Évidemment, il n’est pas question ici de débat contradictoire. Les droits fondamentaux des exilés que défend Dispak Dispac’h ne sont pas discutables. L’une des ambitions affirmées par Patricia Allio est de faire de la scène un levier de résistance à l’indifférence généralisée, un outil de saisissement populaire et de réappropriation militante. Une première partie expose les fondements personnels de ce projet et énonce l’acte d’accusation rédigé, en 2018, par le Groupe d’information et de soutien des immigrés (le GITIS) pour une session du Tribunal Permanent des Peuples qui s’est tenue à Paris. Elle est interprétée par la comédienne Elise Marie et le danseur chorégraphe Bernardo Montet, dans une scénographie de Mathieu Lorry-Dupuy. Divers témoins et acteurs de la société civile prennent ensuite la parole au milieu des spectatrices et spectateurs installés au sein d’un dispositif quadrifrontal. Gaël Manzi, Stéphane Ravacley, Marie-Christine Vergiat et David Yambio* s’ouvrent à nous. Ils nous parlent de leur parcours, de leurs combats, des raisonnements et des sentiments qui les ont amenés à s’engager pour la défense des droits des migrantes et des migrants. Ces paroles puissantes, touchantes, tracent des chemins de fraternité et de sororité. Dispak Dispac’h nous rappelle sans surplomb, de manière simple, directe et généreuse, à nos devoirs d’hommes et de femmes : rendre possible un monde dans lequel chacune et chacun, quel que soit le pays dans lequel il ou elle naît, peut « avoir pour projet », pour reprendre les mots d’Anour, un exilé rencontré par Patricia Allio, « de mener une vie douce, une vie sans violence ».

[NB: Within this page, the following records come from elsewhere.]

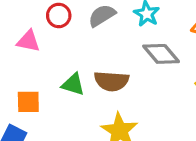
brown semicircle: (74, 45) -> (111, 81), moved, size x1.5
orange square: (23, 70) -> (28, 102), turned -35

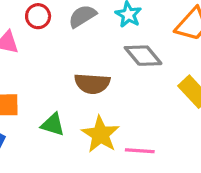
green triangle: (73, 84) -> (53, 125), moved

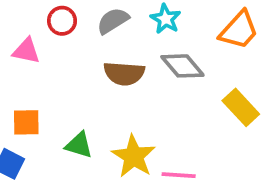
brown semicircle: (92, 83) -> (124, 73), moved

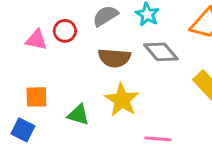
red circle: (62, 21) -> (65, 31), moved
yellow star: (134, 156) -> (122, 100), moved

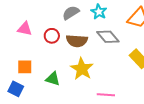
red circle: (65, 31) -> (52, 36), moved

* À l’heure où nous écrivons ces lignes, le journaliste Mortaza Behboudi, qui aurait dû prendre part à Dispak Dispac’h, est toujours emprisonné à Kaboul. Une pétition de Reporters sans frontières est en ligne pour obtenir sa libération : https://rsf.org/fr/%23FreeMortaza

Manuel Piolat Soleymat

A propos de l'événement

Dispak Dispac’h
du samedi 15 juillet 2023 au vendredi 21 juillet 2023
Gymnase du lycée Mistral
20 boulevard Raspail, 84000 Avignon

à 19h, relâche le 19 juillet. Durée : 2h45. Tél : 04 90 14 14 14.

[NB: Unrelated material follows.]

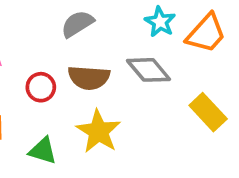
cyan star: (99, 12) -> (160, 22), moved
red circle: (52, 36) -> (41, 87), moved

Egalement les 4 et 5 octobre 2023 à La Criée – Théâtre national de Marseille, du 21 au 31 mars 2024 au Théâtre Silvia Monfort à Paris, du 9 au 13 avril au Théâtre national de Bretagne à Rennes, les 17 et 18 avril à la Comédie de Caen, du 23 au 25 mai à la Comédie de Valence, les 30 et 31 mai à La Passerelle – Scène nationale de Saint-Brieuc.